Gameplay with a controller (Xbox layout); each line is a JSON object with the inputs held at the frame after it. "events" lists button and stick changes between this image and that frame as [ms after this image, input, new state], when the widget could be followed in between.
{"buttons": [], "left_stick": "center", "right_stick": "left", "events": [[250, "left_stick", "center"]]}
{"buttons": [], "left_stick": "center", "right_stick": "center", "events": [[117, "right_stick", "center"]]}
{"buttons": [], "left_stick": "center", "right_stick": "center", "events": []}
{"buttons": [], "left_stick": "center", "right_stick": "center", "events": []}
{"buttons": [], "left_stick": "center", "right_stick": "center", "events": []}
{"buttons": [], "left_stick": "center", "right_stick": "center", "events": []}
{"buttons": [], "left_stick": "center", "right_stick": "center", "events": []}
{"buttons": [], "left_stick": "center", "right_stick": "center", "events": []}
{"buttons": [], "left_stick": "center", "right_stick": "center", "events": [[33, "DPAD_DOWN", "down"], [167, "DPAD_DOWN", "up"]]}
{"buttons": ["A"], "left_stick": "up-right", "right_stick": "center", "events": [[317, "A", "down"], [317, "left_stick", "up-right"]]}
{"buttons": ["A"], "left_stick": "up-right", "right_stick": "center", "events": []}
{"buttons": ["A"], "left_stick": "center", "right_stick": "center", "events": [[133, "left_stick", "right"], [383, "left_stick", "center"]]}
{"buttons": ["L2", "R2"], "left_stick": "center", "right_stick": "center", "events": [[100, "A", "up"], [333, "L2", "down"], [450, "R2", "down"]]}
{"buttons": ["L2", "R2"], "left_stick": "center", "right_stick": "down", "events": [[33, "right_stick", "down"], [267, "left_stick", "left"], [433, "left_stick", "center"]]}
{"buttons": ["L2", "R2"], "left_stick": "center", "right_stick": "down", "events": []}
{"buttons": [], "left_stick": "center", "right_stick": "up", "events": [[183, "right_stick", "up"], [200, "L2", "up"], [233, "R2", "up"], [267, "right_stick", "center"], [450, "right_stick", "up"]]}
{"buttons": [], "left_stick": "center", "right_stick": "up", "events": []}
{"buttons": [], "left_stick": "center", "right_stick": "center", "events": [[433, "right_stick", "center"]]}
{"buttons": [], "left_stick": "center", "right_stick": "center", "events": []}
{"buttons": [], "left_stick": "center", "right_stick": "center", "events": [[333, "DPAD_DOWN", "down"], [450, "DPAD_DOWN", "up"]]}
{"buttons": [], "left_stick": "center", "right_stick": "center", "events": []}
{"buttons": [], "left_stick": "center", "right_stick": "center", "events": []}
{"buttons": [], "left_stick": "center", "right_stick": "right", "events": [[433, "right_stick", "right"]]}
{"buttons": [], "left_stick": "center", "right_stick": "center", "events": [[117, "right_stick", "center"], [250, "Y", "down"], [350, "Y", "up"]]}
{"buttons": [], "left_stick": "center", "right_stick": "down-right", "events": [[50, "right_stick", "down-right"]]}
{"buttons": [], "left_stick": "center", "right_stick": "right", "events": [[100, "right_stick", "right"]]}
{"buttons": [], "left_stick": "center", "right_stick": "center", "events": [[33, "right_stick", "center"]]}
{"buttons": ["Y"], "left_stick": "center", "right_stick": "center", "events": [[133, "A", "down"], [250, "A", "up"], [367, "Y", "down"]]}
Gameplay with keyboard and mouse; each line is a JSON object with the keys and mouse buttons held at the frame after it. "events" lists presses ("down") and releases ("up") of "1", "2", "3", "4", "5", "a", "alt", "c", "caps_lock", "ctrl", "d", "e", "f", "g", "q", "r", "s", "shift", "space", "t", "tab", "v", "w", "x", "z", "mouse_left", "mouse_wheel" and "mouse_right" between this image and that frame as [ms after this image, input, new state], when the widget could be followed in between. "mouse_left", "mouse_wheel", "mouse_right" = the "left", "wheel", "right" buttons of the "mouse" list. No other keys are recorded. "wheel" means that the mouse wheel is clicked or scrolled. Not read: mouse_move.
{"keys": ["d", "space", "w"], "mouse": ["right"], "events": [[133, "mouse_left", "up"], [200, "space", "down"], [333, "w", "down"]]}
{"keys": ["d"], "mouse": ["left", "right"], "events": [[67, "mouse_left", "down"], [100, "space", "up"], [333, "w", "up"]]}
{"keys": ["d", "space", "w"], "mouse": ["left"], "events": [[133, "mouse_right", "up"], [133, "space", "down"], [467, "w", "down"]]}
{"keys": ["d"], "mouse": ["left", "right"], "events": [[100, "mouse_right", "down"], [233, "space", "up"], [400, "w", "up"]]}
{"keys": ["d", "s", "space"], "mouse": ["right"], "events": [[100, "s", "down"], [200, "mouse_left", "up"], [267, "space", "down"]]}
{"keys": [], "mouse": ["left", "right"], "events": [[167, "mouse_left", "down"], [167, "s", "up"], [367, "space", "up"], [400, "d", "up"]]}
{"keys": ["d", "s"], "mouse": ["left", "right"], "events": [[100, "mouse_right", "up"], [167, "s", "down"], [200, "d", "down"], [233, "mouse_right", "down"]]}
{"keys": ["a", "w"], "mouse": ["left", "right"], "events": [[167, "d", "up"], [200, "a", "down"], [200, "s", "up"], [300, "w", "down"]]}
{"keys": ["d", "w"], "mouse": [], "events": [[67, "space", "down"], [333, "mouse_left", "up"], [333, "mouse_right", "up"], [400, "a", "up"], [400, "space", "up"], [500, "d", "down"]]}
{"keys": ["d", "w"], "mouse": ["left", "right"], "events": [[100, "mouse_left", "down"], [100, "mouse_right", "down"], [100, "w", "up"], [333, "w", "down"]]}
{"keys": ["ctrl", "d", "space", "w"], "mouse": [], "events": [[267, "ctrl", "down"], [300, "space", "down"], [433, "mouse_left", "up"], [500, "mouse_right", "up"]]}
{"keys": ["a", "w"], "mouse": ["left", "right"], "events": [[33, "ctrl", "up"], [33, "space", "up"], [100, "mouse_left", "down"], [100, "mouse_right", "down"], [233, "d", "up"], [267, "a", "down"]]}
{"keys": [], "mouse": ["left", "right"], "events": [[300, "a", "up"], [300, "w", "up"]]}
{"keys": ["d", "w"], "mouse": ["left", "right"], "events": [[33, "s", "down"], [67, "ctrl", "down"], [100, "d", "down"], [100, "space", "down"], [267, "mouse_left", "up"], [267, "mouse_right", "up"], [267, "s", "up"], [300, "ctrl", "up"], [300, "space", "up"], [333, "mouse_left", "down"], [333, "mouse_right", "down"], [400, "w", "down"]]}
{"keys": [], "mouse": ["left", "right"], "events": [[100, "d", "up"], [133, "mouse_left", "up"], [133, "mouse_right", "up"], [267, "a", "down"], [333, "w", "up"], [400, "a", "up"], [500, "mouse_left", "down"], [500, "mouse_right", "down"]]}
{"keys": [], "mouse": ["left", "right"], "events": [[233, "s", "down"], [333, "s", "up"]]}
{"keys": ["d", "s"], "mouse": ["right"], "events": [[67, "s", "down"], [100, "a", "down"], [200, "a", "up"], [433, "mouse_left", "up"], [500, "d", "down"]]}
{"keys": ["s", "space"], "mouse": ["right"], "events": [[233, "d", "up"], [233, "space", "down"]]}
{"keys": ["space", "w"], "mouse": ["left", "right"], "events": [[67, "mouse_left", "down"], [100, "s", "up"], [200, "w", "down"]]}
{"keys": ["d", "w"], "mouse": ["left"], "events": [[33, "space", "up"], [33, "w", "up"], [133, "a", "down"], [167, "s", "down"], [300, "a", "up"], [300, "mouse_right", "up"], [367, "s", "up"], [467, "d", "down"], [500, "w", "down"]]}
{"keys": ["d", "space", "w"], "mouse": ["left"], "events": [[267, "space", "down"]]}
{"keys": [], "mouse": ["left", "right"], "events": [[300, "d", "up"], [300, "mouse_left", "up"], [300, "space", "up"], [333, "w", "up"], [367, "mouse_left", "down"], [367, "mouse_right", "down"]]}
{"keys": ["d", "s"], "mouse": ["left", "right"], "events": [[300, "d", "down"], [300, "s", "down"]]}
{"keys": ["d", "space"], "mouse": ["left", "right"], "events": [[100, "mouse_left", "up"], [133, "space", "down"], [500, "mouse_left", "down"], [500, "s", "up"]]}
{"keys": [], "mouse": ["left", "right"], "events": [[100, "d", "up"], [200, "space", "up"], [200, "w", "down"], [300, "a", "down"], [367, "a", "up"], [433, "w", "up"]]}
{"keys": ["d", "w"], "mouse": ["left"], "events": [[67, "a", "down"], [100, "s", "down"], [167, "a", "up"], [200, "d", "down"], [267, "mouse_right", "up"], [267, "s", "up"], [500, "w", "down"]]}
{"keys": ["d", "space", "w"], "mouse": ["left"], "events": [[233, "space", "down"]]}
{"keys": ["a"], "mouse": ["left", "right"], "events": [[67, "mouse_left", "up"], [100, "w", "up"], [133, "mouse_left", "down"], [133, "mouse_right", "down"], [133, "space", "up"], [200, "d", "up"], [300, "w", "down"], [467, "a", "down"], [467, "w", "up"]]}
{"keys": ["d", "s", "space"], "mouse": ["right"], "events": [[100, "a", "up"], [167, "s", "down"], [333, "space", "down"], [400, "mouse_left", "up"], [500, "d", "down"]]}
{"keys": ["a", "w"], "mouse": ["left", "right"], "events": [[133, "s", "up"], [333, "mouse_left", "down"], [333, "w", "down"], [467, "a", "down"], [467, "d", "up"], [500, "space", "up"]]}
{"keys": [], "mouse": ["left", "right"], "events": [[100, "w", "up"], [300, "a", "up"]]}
________________
* REQUIRED WORK: Look through the listing, and copy each line that contains the word "followed".

* TASK SOLUTION:
Gameplay with a controller (Xbox layout); each line is a JSON object with the inputs held at the frame after it. "events" lists button and stick changes between this image and that frame as [ms after this image, input, new state], when the widget could be followed in between.
Gameplay with keyboard and mouse; each line is a JSON object with the keys and mouse buttons held at the frame after it. "events" lists presses ("down") and releases ("up") of "1", "2", "3", "4", "5", "a", "alt", "c", "caps_lock", "ctrl", "d", "e", "f", "g", "q", "r", "s", "shift", "space", "t", "tab", "v", "w", "x", "z", "mouse_left", "mouse_wheel" and "mouse_right" between this image and that frame as [ms after this image, input, new state], when the widget could be followed in between. "mouse_left", "mouse_wheel", "mouse_right" = the "left", "wheel", "right" buttons of the "mouse" list. No other keys are recorded. "wheel" means that the mouse wheel is clicked or scrolled. Not read: mouse_move.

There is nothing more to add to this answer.